7 Mart 2019 Perşembe

SEVDA DENİZİNDE,ALABORA OLMAK-KUZGUN 4.BÖLÜM

Her insanın yüreğinde,kendine bile göstermekten korktuğu yaraları vardır.Bazen, sırf bu yaralarla yüzleşmemek adına;acılarımızı göremeceğimiz kadar derinlere gömeriz.Bu hamle,zaafları olan insanlar için en kolay kaçış yoludur.Ancak,bazı yaralar vardır; üzerinden yıllar geçsede ne kendini unuturur, ne de ondan kalan yaraların sızısını.İşte, Kuzgun'un da masumiyet ile bulutların üzerinde gezindiği yıllardan kalma, böyle derin yaraları var.O,anlaşılmaz sertliği,kırılmaz kabuğu da bu yüzden.Çünkü, onun için sevmek,bir insanın gösterebileceği en net zaaf.Neticede,güvenmeye ihtiyaç duyduğu yılarda, ağır darbeler, hep sevdiklerinden gelmiş.Böyle, bir ruh hali içinde olan birinin herkesi sevgi ile kucaklamasını beklemek,saçma olur.Dikkat edin,verdiği sert tepkiler, tam bir ''adrese teslim'' aslında.Vazgeçildiği için,annesine ve kardeşlerine; aralarında uçurumlar olduğunu düşündüğü ve düşmanının kızı olduğu içinde,Dila'ya tepkili.Verdiği tepkiler; sert,soğuk ve yüksekten ama Dila'ya son yaptığı hareket hariç;hiçbirinde haksız olduğunu düşünmüyorum.Haklı olarak,geçmişinin ve çocukluğunun katili olarak herkesin canını yakmak,huzurunu kaçırmak istiyor.Hedefine de ağır,ama emin adımlarla yaklaşıyor.Buraya kadar tamam.Ama bazen ciddi şekilde hedef şaşırıyor.Tepkisinin bu derece ''şiddet'' içerikli olması bir yana,bir yere haklılığı olan tepkisini de yanlış kişiye yönlendirdiği düşüncesindeyim.

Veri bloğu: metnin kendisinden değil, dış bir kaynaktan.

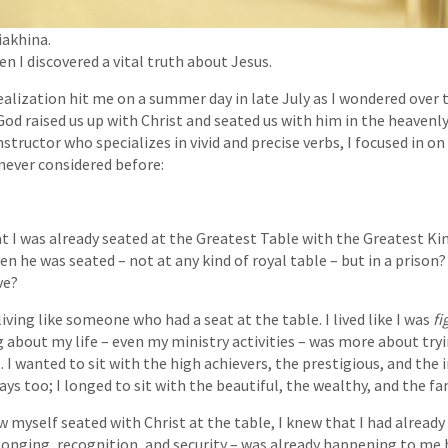
iakhina.
en I discovered a vital truth about Jesus.
realization hit me on a summer day in late July as I wondered over 
God raised us up with Christ and seated us with him in the heavenly
nstructor who specializes in vivid and precise verbs, I focused in on 
never considered before:
t I was already seated at the Greatest Table with the Greatest K
hen he was seated – not at any kind of royal table – but in a priso
t live?
living like someone who had a seat at the table. I lived like I was
fi
g about my life – even my ministry activities – was more about tryi
 I wanted to sit with the high achievers, the prestigious, and the i
ays too; I longed to sit with the beautiful, the wealthy, and the f
w myself seated with Christ at the table, I knew that I had already 
longing, recognition, and security – was already happening to me 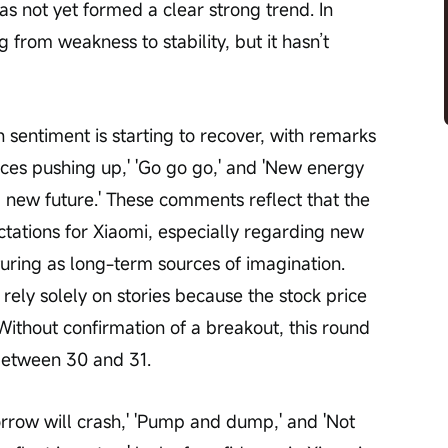
as not yet formed a clear strong trend. In 
g from weakness to stability, but it hasn’t 
sentiment is starting to recover, with remarks 
 forces pushing up,' 'Go go go,' and 'New energy 
 new future.' These comments reflect that the 
ctations for Xiaomi, especially regarding new 
ring as long-term sources of imagination. 
rely solely on stories because the stock price 
Without confirmation of a breakout, this round 
between 30 and 31.
row will crash,' 'Pump and dump,' and 'Not 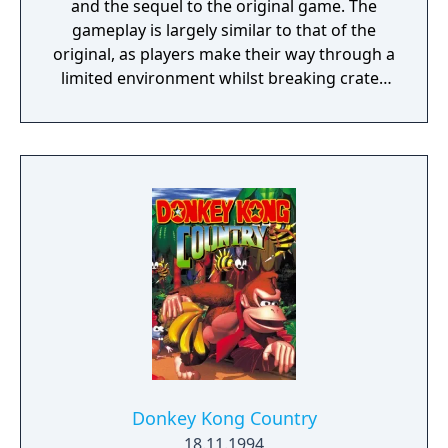
and the sequel to the original game. The
gameplay is largely similar to that of the
original, as players make their way through a
limited environment whilst breaking crates
that contains bonuses. The goal of the game
is to gather 25 crystals for Crash's nemesis,
Doctor Neo Cortex. The crystals are
scattered between 25 different levels
accessible via Warp Rooms, which are hub
areas of the game. A level is cleared by
collecting its respective crystal and reaching
the end of its path, which returns Crash to
the Warp Room.
Donkey Kong Country
18.11.1994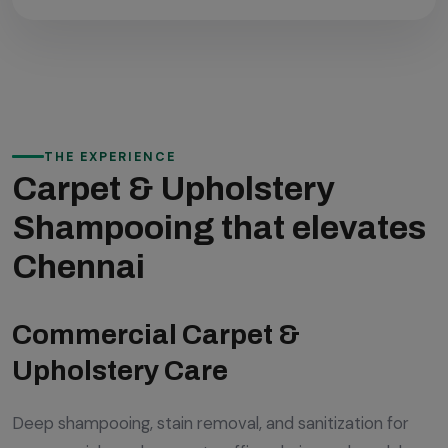
THE EXPERIENCE
Carpet & Upholstery
Shampooing that elevates
Chennai
Commercial Carpet &
Upholstery Care
Deep shampooing, stain removal, and sanitization for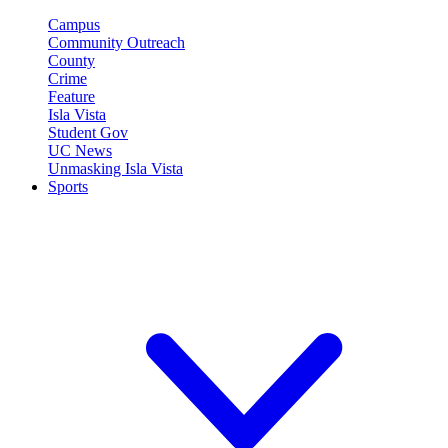
Campus
Community Outreach
County
Crime
Feature
Isla Vista
Student Gov
UC News
Unmasking Isla Vista
Sports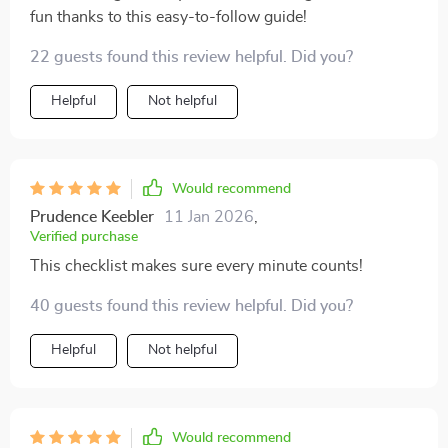
fun thanks to this easy-to-follow guide!
22 guests found this review helpful. Did you?
Helpful
Not helpful
Would recommend
Prudence Keebler
11 Jan 2026
,
Verified purchase
This checklist makes sure every minute counts!
40 guests found this review helpful. Did you?
Helpful
Not helpful
Would recommend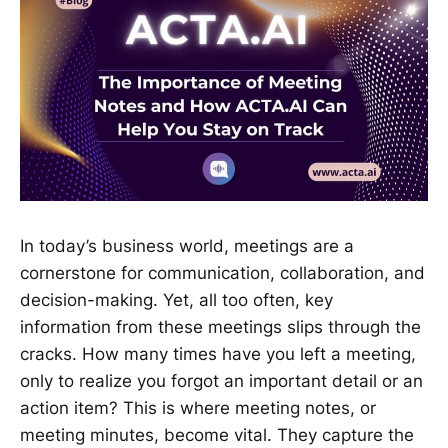
In today’s business world, meetings are a
cornerstone for communication, collaboration, and
decision-making. Yet, all too often, key
information from these meetings slips through the
cracks. How many times have you left a meeting,
only to realize you forgot an important detail or an
action item? This is where meeting notes, or
meeting minutes, become vital. They capture the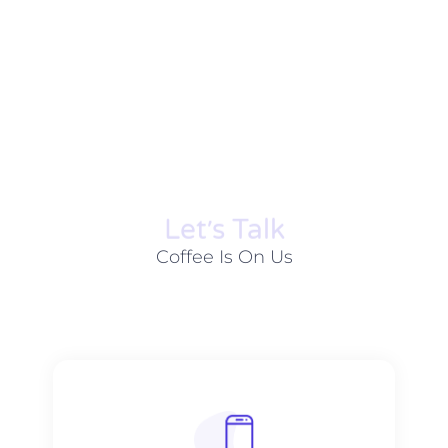
Let׳s Talk
Coffee Is On Us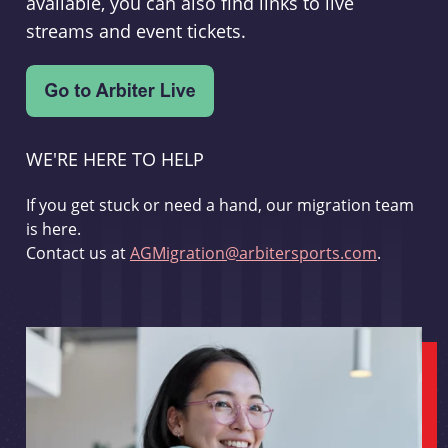
available, you can also find links to live
streams and event tickets.
WE'RE HERE TO HELP
If you get stuck or need a hand, our migration team
is here.
Contact us at
AGMigration@arbitersports.com
.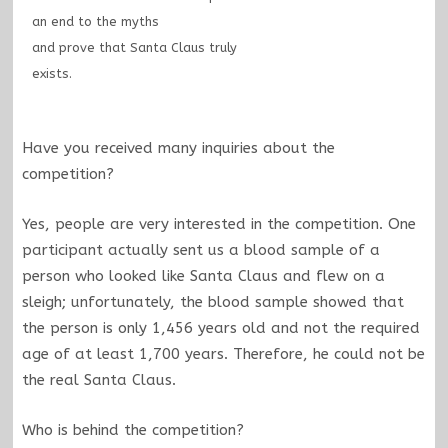
an end to the myths
and prove that Santa Claus truly
exists.
Have you received many inquiries about the
competition?
Yes, people are very interested in the competition. One
participant actually sent us a blood sample of a
person who looked like Santa Claus and flew on a
sleigh; unfortunately, the blood sample showed that
the person is only 1,456 years old and not the required
age of at least 1,700 years. Therefore, he could not be
the real Santa Claus.
Who is behind the competition?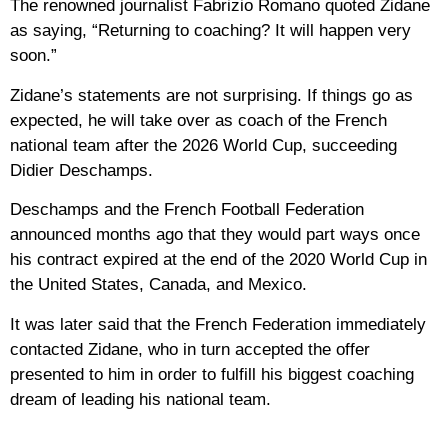
The renowned journalist Fabrizio Romano quoted Zidane
as saying, “Returning to coaching? It will happen very
soon.”
Zidane’s statements are not surprising. If things go as
expected, he will take over as coach of the French
national team after the 2026 World Cup, succeeding
Didier Deschamps.
Deschamps and the French Football Federation
announced months ago that they would part ways once
his contract expired at the end of the 2020 World Cup in
the United States, Canada, and Mexico.
It was later said that the French Federation immediately
contacted Zidane, who in turn accepted the offer
presented to him in order to fulfill his biggest coaching
dream of leading his national team.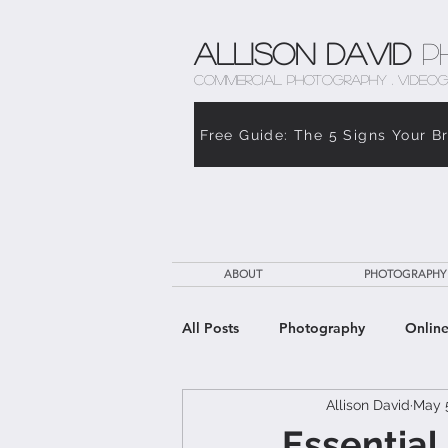
Allison David
P
COMMERCIAL PHOTOGRAPHY . VIDEOG
Free Guide: The 5 Signs Your B
ABOUT
PHOTOGRAPHY
All Posts
Photography
Online
Allison David
May 
The Weight of Caregiving
Th
Essential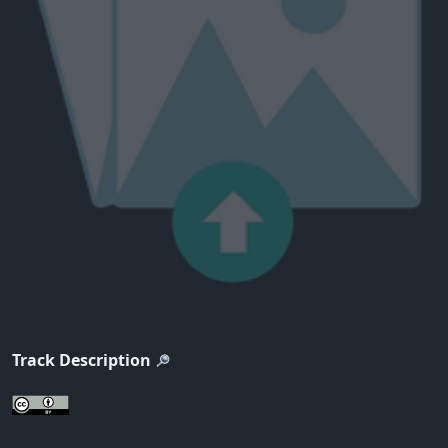
Track Description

Bence bu tepkinin (elbette şiddet içermeyen halini),en çok Meryem hak ediyor.Tabii ki de Dila'nın da bu hikayede suçlu olduğu çok nokta var.Ama,Meryem'in davanışı biraz,(tencere dibin kara,senin ki benden kara) durumu oldu.Yani, insan biraz aynıyı çevirip kendisiyle yüzleştikten,sonra konuşmalı.Aksi durum,biraz komik duruyor.Sanki, kendisi zamanında çok annelik yapmış gibi.Ne bileyim,izlerken bende hesap soran bir anne değil de;kendi vicdan yükünden kurtulma çabası içindeki birini izlemiş hissettim.Sonuçta bir atkı örmekle,anne olunmuyor.
Ve gelelim Dila ile Kuzgun'un hayattan çaldıkları en özel güne.Her şeyi ile ilmek, ilmek örülmüş;duygu dolu çok özel bir sahne izledik.
Dila'nın vermiş olduğu ;o,hediyeler hem bizlere hem de Kuzgun'a çok derinlerden geçmiş yıllardan birer mesaj aslında.Hediyelere şöyle bir bakınca, bile ikisinin arasındaki kopmaz bağın birer göstergesi olduğunu görebiliyorsunuz.Bilmeyenler için söyleyim,onların çocuk olduğu yıllarda birine,''karışık kaset'' hazırlayıp,vermek görüp;görebileceğiniz en muazzam hediyeydi.Sevdiğni söylemenin en naif haliydi.Bu sebeple izlerken;çok duygulandım.Zira günümüzde,ne böyle özel ve naif şeylere değer vermek,kaldı, ne de bunları düşünüp hazırlamak.O,gecenin sabahında yaşanlardan sonra uzun bir süre bu tarz sahneler göremeyeceğimizi düşünüyorum.Kuzgun,Dila'yı sözleri ile öyle uzağa fırlattı ki,burdan geriye dönüş,ne zaman,nasıl olur?Hiçbir fikrim yok.Bekleyip, göreceğiz.Ama bildiğm tek şey,bölüm şahaneydi.EMEKLERE SAĞLIK.